**Action item:** Copy the data as given. No line may be skipped.

**Data supplied:**
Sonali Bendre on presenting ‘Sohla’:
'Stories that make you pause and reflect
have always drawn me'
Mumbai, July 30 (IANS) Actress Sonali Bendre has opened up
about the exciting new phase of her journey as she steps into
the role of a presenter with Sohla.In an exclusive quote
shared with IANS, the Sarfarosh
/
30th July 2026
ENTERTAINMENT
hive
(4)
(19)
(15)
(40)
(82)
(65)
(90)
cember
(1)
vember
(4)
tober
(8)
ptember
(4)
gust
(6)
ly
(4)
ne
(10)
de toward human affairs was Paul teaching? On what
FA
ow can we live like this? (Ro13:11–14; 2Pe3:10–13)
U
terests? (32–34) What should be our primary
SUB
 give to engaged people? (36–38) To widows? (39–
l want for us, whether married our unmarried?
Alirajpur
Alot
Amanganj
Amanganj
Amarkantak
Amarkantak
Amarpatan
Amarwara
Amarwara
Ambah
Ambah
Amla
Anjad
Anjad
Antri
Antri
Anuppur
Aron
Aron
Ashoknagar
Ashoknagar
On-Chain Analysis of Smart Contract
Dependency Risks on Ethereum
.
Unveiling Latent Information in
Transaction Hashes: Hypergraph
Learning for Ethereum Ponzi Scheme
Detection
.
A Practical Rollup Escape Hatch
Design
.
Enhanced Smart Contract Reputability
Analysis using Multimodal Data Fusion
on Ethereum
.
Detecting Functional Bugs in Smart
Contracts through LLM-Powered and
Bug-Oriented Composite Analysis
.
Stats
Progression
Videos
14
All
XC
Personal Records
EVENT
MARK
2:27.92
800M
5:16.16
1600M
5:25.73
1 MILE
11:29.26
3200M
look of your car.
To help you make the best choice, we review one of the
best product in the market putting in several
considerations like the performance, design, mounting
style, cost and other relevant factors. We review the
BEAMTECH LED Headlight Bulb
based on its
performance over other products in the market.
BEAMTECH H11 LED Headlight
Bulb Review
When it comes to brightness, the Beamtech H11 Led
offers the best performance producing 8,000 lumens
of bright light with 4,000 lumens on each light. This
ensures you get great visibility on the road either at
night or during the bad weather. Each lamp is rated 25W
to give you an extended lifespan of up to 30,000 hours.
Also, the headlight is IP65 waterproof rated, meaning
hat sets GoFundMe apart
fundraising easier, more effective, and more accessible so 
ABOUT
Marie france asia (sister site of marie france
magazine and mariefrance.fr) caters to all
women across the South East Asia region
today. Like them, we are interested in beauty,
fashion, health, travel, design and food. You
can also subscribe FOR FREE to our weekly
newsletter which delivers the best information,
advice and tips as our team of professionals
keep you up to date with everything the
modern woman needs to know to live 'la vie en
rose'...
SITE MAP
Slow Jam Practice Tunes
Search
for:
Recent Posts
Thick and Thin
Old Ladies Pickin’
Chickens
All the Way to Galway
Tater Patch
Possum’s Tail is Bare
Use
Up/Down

**Output for this exercise:**
Sonali Bendre on presenting ‘Sohla’:
'Stories that make you pause and reflect
have always drawn me'
Mumbai, July 30 (IANS) Actress Sonali Bendre has opened up
about the exciting new phase of her journey as she steps into
the role of a presenter with Sohla.In an exclusive quote
shared with IANS, the Sarfarosh
/
30th July 2026
ENTERTAINMENT
hive
(4)
(19)
(15)
(40)
(82)
(65)
(90)
cember
(1)
vember
(4)
tober
(8)
ptember
(4)
gust
(6)
ly
(4)
ne
(10)
de toward human affairs was Paul teaching? On what
FA
ow can we live like this? (Ro13:11–14; 2Pe3:10–13)
U
terests? (32–34) What should be our primary
SUB
 give to engaged people? (36–38) To widows? (39–
l want for us, whether married our unmarried?
Alirajpur
Alot
Amanganj
Amanganj
Amarkantak
Amarkantak
Amarpatan
Amarwara
Amarwara
Ambah
Ambah
Amla
Anjad
Anjad
Antri
Antri
Anuppur
Aron
Aron
Ashoknagar
Ashoknagar
On-Chain Analysis of Smart Contract
Dependency Risks on Ethereum
.
Unveiling Latent Information in
Transaction Hashes: Hypergraph
Learning for Ethereum Ponzi Scheme
Detection
.
A Practical Rollup Escape Hatch
Design
.
Enhanced Smart Contract Reputability
Analysis using Multimodal Data Fusion
on Ethereum
.
Detecting Functional Bugs in Smart
Contracts through LLM-Powered and
Bug-Oriented Composite Analysis
.
Stats
Progression
Videos
14
All
XC
Personal Records
EVENT
MARK
2:27.92
800M
5:16.16
1600M
5:25.73
1 MILE
11:29.26
3200M
look of your car.
To help you make the best choice, we review one of the
best product in the market putting in several
considerations like the performance, design, mounting
style, cost and other relevant factors. We review the
BEAMTECH LED Headlight Bulb
based on its
performance over other products in the market.
BEAMTECH H11 LED Headlight
Bulb Review
When it comes to brightness, the Beamtech H11 Led
offers the best performance producing 8,000 lumens
of bright light with 4,000 lumens on each light. This
ensures you get great visibility on the road either at
night or during the bad weather. Each lamp is rated 25W
to give you an extended lifespan of up to 30,000 hours.
Also, the headlight is IP65 waterproof rated, meaning
hat sets GoFundMe apart
fundraising easier, more effective, and more accessible so 
ABOUT
Marie france asia (sister site of marie france
magazine and mariefrance.fr) caters to all
women across the South East Asia region
today. Like them, we are interested in beauty,
fashion, health, travel, design and food. You
can also subscribe FOR FREE to our weekly
newsletter which delivers the best information,
advice and tips as our team of professionals
keep you up to date with everything the
modern woman needs to know to live 'la vie en
rose'...
SITE MAP
Slow Jam Practice Tunes
Search
for:
Recent Posts
Thick and Thin
Old Ladies Pickin’
Chickens
All the Way to Galway
Tater Patch
Possum’s Tail is Bare
Use
Up/Down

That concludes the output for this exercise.